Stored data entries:
<<<<
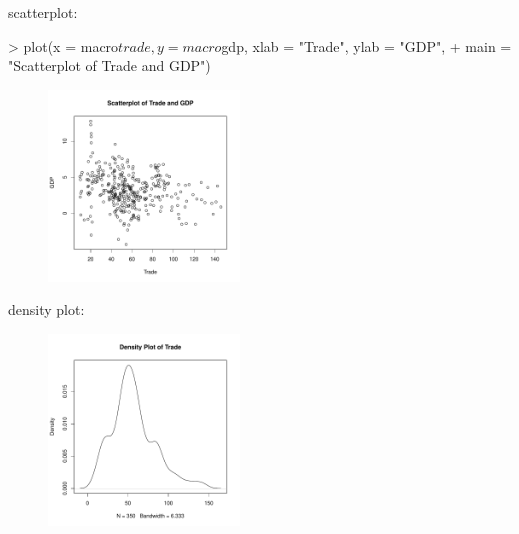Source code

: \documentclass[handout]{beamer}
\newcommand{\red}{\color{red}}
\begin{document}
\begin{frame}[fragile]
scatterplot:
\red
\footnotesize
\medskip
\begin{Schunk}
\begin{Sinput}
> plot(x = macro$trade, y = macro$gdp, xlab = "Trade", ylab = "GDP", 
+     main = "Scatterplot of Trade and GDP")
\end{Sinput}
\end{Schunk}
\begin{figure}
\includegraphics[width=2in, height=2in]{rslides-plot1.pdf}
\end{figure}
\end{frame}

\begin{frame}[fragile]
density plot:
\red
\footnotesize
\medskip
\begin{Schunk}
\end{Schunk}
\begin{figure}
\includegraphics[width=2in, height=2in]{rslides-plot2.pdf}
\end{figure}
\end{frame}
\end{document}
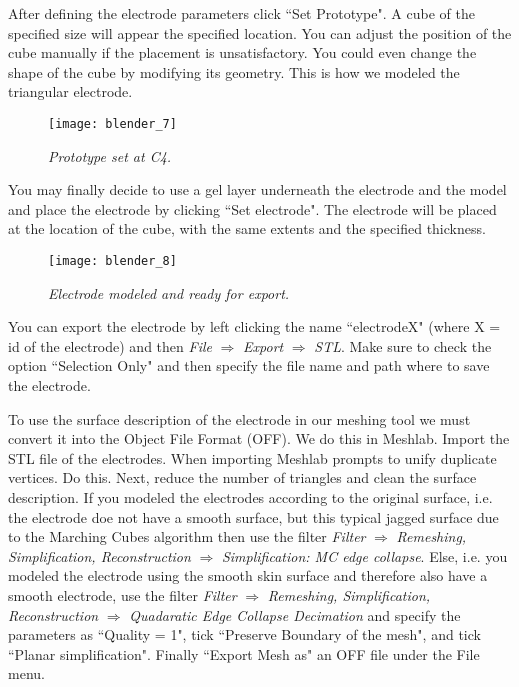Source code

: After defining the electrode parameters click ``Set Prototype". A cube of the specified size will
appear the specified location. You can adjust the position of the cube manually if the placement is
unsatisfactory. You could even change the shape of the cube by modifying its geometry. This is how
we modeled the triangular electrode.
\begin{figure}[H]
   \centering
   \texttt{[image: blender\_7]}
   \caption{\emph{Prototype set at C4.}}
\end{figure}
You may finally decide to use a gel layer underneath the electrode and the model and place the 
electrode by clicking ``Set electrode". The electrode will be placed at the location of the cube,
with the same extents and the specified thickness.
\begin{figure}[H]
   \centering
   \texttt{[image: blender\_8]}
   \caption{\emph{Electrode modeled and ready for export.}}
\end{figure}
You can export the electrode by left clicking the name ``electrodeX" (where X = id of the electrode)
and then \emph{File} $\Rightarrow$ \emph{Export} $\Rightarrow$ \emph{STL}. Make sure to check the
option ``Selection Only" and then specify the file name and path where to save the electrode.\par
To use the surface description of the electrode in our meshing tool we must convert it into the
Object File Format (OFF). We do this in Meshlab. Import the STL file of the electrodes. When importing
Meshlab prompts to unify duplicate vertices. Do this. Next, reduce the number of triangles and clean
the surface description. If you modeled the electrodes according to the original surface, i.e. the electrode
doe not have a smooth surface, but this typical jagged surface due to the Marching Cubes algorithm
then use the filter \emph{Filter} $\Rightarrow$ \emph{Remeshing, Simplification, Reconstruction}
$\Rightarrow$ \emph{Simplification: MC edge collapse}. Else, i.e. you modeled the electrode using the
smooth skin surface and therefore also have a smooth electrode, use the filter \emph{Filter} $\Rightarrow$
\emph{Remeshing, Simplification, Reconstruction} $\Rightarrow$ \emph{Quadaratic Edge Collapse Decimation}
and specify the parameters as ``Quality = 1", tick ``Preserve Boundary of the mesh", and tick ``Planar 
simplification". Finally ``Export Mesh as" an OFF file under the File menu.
>>>>
=== TASK DIRECTIONS ===
Scan the entries above for the line containing "modeled and ready", and copy it and all lines after it exactly, down to and including the line containing "to check the".

=== RESULT OF THIS EXERCISE ===
   \caption{\emph{Electrode modeled and ready for export.}}
\end{figure}
You can export the electrode by left clicking the name ``electrodeX" (where X = id of the electrode)
and then \emph{File} $\Rightarrow$ \emph{Export} $\Rightarrow$ \emph{STL}. Make sure to check the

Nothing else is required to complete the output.